## DOCUMENT TEXT:
[Start of Attachment]

McCann-Erickson’s “Priceless” campaign for MasterCard is arguably one of the most respected credit card campaigns to come along in decades. “It’s everywhere you want it to be” was a great ubiquity campaign for Visa, but that’s long gone. The problem with advertising is that sometime the advertising becomes more important that the product. Priceless is an example of an advertising idea that overshadows the card. Emotional attachment to a brand is important in terms of tone — and that’s what the campaign does so well. But it is an advertising dimension. Products that tie their horse to an emotion (Coke are you listening?) rather than product benefit or quality are using advertising to get attention. Or remind us to pay attention.

[End of Attachment]

## INFORMATION GIVEN:

[Start of Attachment]

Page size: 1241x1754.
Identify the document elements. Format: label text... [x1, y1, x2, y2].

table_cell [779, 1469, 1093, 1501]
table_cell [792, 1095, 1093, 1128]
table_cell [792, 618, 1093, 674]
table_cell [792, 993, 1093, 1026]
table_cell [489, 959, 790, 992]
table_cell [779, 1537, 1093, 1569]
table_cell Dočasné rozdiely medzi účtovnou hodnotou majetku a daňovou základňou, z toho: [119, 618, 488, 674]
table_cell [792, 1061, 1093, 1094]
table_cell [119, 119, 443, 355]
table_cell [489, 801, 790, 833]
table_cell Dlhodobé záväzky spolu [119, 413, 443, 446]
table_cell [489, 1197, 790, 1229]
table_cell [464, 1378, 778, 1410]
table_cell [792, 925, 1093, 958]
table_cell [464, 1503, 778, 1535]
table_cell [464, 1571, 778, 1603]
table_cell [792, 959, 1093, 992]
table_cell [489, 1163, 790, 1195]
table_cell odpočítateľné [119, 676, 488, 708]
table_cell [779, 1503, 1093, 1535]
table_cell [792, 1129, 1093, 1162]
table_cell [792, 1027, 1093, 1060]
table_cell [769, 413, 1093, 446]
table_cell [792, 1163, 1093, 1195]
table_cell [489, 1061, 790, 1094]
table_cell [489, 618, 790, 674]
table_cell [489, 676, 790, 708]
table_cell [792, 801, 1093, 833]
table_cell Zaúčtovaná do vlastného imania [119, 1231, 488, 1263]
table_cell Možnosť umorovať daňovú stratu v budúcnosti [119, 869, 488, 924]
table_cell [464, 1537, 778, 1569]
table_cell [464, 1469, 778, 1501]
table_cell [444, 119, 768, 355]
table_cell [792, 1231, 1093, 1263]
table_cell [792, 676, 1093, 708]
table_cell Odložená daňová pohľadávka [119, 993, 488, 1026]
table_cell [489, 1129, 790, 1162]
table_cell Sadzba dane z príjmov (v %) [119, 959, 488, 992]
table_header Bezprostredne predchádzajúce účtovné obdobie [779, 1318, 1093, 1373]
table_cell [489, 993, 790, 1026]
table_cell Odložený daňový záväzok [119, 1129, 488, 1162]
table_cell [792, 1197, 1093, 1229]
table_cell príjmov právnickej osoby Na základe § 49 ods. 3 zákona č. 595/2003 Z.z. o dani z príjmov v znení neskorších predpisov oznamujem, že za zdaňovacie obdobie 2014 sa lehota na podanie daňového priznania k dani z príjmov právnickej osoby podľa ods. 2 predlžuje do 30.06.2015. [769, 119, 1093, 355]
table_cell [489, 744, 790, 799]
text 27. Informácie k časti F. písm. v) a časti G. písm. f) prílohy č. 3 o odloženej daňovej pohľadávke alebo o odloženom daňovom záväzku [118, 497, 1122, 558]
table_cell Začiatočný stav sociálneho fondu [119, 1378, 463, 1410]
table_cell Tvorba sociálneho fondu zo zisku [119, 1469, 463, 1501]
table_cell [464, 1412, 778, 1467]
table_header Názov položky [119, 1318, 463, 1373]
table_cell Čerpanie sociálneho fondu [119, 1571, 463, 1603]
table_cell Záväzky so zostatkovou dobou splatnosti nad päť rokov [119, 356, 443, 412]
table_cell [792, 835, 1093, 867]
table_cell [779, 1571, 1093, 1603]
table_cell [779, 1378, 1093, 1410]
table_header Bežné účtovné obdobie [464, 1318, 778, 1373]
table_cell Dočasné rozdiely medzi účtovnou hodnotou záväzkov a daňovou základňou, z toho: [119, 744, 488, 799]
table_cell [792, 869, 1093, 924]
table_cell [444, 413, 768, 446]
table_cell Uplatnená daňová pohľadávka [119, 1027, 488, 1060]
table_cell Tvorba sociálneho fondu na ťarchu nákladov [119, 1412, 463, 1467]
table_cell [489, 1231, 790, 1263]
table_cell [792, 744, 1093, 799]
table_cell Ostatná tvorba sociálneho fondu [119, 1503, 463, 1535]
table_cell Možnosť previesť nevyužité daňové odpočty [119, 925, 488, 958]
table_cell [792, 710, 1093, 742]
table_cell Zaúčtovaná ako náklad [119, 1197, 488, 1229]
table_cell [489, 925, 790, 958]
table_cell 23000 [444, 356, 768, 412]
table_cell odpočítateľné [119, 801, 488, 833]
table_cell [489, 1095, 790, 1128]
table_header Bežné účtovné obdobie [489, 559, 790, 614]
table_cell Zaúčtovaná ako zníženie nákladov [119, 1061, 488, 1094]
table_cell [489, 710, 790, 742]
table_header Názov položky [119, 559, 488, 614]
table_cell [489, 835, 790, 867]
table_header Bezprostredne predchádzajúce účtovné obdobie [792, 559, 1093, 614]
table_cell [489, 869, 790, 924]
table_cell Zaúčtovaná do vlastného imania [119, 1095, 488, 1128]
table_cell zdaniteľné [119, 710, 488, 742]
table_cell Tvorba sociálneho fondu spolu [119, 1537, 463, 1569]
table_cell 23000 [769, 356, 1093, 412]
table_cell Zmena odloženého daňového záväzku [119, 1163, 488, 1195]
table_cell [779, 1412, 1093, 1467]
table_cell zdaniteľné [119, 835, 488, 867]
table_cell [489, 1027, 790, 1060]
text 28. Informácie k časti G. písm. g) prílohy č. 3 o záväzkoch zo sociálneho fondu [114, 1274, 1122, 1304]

[End of Attachment]

## REQUIRED WORK:
**1)** Using only the passage on the MasterCard "Priceless" campaign, decide whether each statement agrees with it. Answer yes or no for each, and quote the exact words of the passage that decide it.
(a) The passage says the Visa campaign "It's everywhere you want it to be" is still running.
(b) The passage calls Priceless an advertising idea that overshadows the card.
(c) The passage says emotional attachment to a brand does not matter.
**2)** Continue the passage on the MasterCard "Priceless" campaign from its final sentence.

## ANSWERS:
**1)**
(a) No: "but that’s long gone."
(b) Yes: "Priceless is an example of an advertising idea that overshadows the card."
(c) No: "Emotional attachment to a brand is important in terms of tone"

**2)**
MasterCard, has done some very cool innovative things like PayPass and smartphone apps yet is sadly still famous for its priceless advertising. No matter how much it tries to make PayPass priceless, the ads are still about a smiling kid in a baseball hat.
Today MasterCard’s tagline is “That’s MasterCard. That’s Priceless.” The “That’s Mastercard” portion takes a register mark so it looks as if they are beginning to think about evolving away from Priceless and straddle two ideas. But “That’s MasterCard” smells like an empty vessel. This is a tough category, but for far too long it has been managed by ad people not marketers. It’s time for that to change. Peace.